70 (d.) (ii). Gandhiji's attack did not improve his popularity with the Muslims but it provoked a Muslim youth to murder Swami Shraddhanandaji within a few months. The charge against the Samaj that it was a reactionary body was manifestly false. Everybody knew that far from being a reactionary body, the Samaj had been the vanguard of social reforms among the Hindus. The Samaj had for a hundred years stood for the abolition of untouchability long before the birth of Gandhiji. The Samaj had popularised widow remarriage. The Samaj had denounced the caste system and preached the oneness of not merely the Hindus, but of all those who were prepared to follow its tenets. Gandhiji was completely silenced for some time, but his leadership made the people forget his baseless attack on the Arya Samaj and even weakened the Samaj to a large extent. (…) '70 (e). Separation of Sindh. By 1928, Mr. Jinnah's stock had risen very high and the Mahatma had already conceded many unfair and improper demands of Mr. Jinnah at the expense of Indian democracy and the Indian nation and the Hindus. The Mahatma even supported the separation of Sindh from the Bombay Presidency and threw the Hindus of Sind to the communal wolves. Numerous riots took place in Sindh-Karachi, Sukkur, Shikarpur and other places in which the Hindus were the only sufferers and the Hindu-Muslim unity receded further from the horizon.' '70 (f). League's Good Bye to Congress. With each defeat, Gandhiji became even more keen on his method of achieving Hindu-Muslim unity. Like the gambler who had lost heavily, he became more desperate increasing his stakes each time and indulged in the most irrational concessions if only they could placate Mr. Jinnah and enlist his support under the Mahatma's leadership in the fight for freedom. But the aloofness of the Muslims from the Congress increased with the advance of years and the Muslim League refused to have anything to do with the Congress after 1928. (…)

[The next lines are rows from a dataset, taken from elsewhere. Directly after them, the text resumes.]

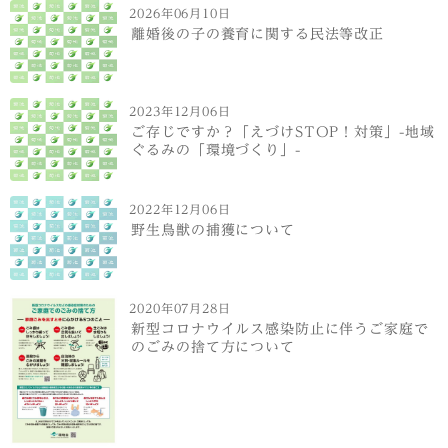
2026年06月10日
離婚後の子の養育に関する民法等改正
2023年12月06日
ご存じですか？「えづけSTOP！対策」-地域
ぐるみの「環境づくり」-
2022年12月06日
野生鳥獣の捕獲について
2020年07月28日
新型コロナウイルス感染防止に伴うご家庭で
のごみの捨て方について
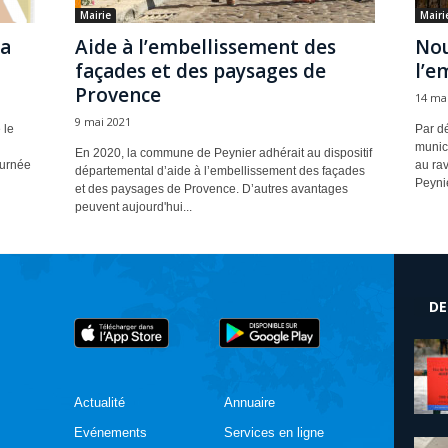
Mairie
Mairi
la
Aide à l’embellissement des
Nou
façades et des paysages de
l’e
Provence
14 ma
9 mai 2021
 le
Par dé
munici
En 2020, la commune de Peynier adhérait au dispositif
ournée
au ra
départemental d’aide à l’embellissement des façades
Peynie
et des paysages de Provence. D’autres avantages
peuvent aujourd'hui...
DE
Actualité
Annuaire
Evénements
Services en ligne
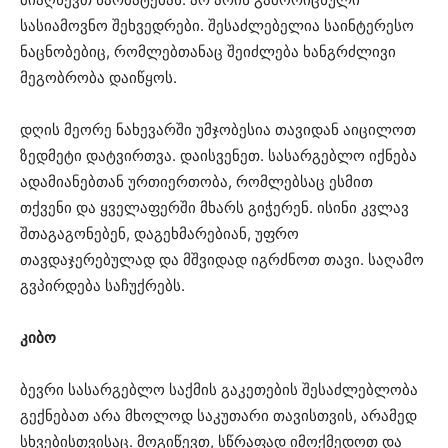
სასიამოვნო შეხვედრები. შესაძლებელია საინტერესო
ნაცნობებიც, რომლებთანაც შეიძლება ხანგრძლივი
მეგობრობა დაიწყოს.
დღის მეორე ნახევარში უმჯობესია თავიდან აიცილოთ
ზედმეტი დატვირთვა. დაისვენეთ. სასარგებლო იქნება
ადამიანებთან ურთიერთობა, რომლებსაც ესმით
თქვენი და ყველაფერში მხარს გიჭერენ. ისინი კვლავ
შთაგაგონებენ, დაგეხმარებიან, უფრო
თავდაჯერებულად და მშვიდად იგრძნოთ თავი. საღამო
გვპირდება საჩუქრებს.
კიბო
ბევრი სასარგებლო საქმის გაკეთების შესაძლებლობა
გექნებათ არა მხოლოდ საკუთარი თავისთვის, არამედ
სხვებისთვისაც. მოგიწევთ, სწრაფად იმოქმედოთ და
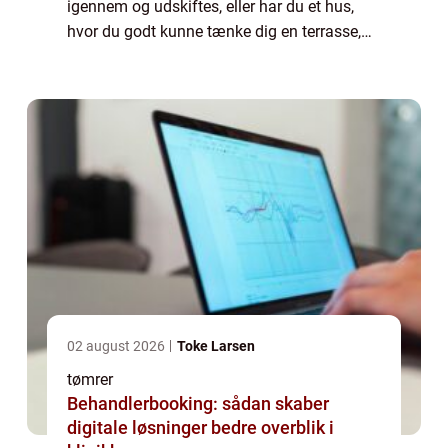
igennem og udskiftes, eller har du et hus,
hvor du godt kunne tænke dig en terrasse,
kan du med fordel kontakte en tømrer i
Skagen. Din tømrer har en lang uddannelse
o...
02 august 2026
Toke Larsen
tømrer
Behandlerbooking: sådan skaber
digitale løsninger bedre overblik i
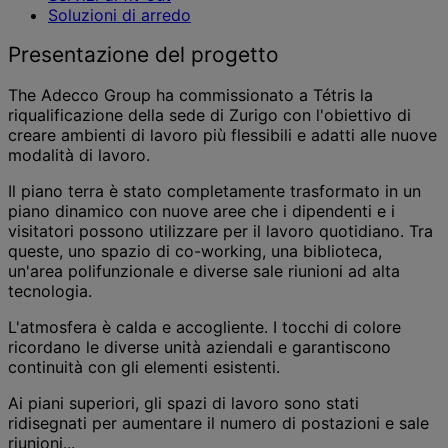
Soluzioni di arredo
Presentazione del progetto
The Adecco Group ha commissionato a Tétris la
riqualificazione della sede di Zurigo con l'obiettivo di
creare ambienti di lavoro più flessibili e adatti alle nuove
modalità di lavoro.
Il piano terra è stato completamente trasformato in un
piano dinamico con nuove aree che i dipendenti e i
visitatori possono utilizzare per il lavoro quotidiano. Tra
queste, uno spazio di co-working, una biblioteca,
un'area polifunzionale e diverse sale riunioni ad alta
tecnologia.
L'atmosfera è calda e accogliente. I tocchi di colore
ricordano le diverse unità aziendali e garantiscono
continuità con gli elementi esistenti.
Ai piani superiori, gli spazi di lavoro sono stati
ridisegnati per aumentare il numero di postazioni e sale
riunioni...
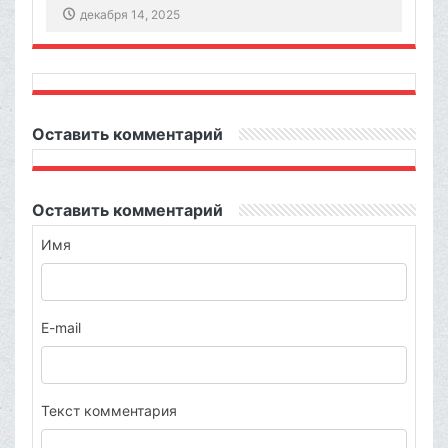
декабря 14, 2025
Оставить комментарий
Оставить комментарий
Имя
E-mail
Текст комментария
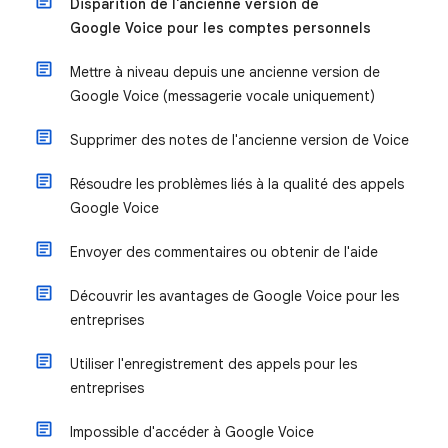
Disparition de l'ancienne version de
Google Voice pour les comptes personnels
Mettre à niveau depuis une ancienne version de
Google Voice (messagerie vocale uniquement)
Supprimer des notes de l'ancienne version de Voice
Résoudre les problèmes liés à la qualité des appels
Google Voice
Envoyer des commentaires ou obtenir de l'aide
Découvrir les avantages de Google Voice pour les
entreprises
Utiliser l'enregistrement des appels pour les
entreprises
Impossible d'accéder à Google Voice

122 . Every day that dawned brought forth the news about thousands of Hindus being massacred, Sikhs numbering 15 000 having been shot dead, hundreds of women torn of their clothes being made naked and taken into procession and that Hindu women were being sold in the market places like cattle. Thousands and thousands of Hindus had to run away for their lives and they had lost everything of theirs. Along line of refugees extending over the length of 40 miles was moving towards the Indian Union. How was this terrible happening counter-acted by the Union Government? Oh! by throwing bread to the refugees from the air!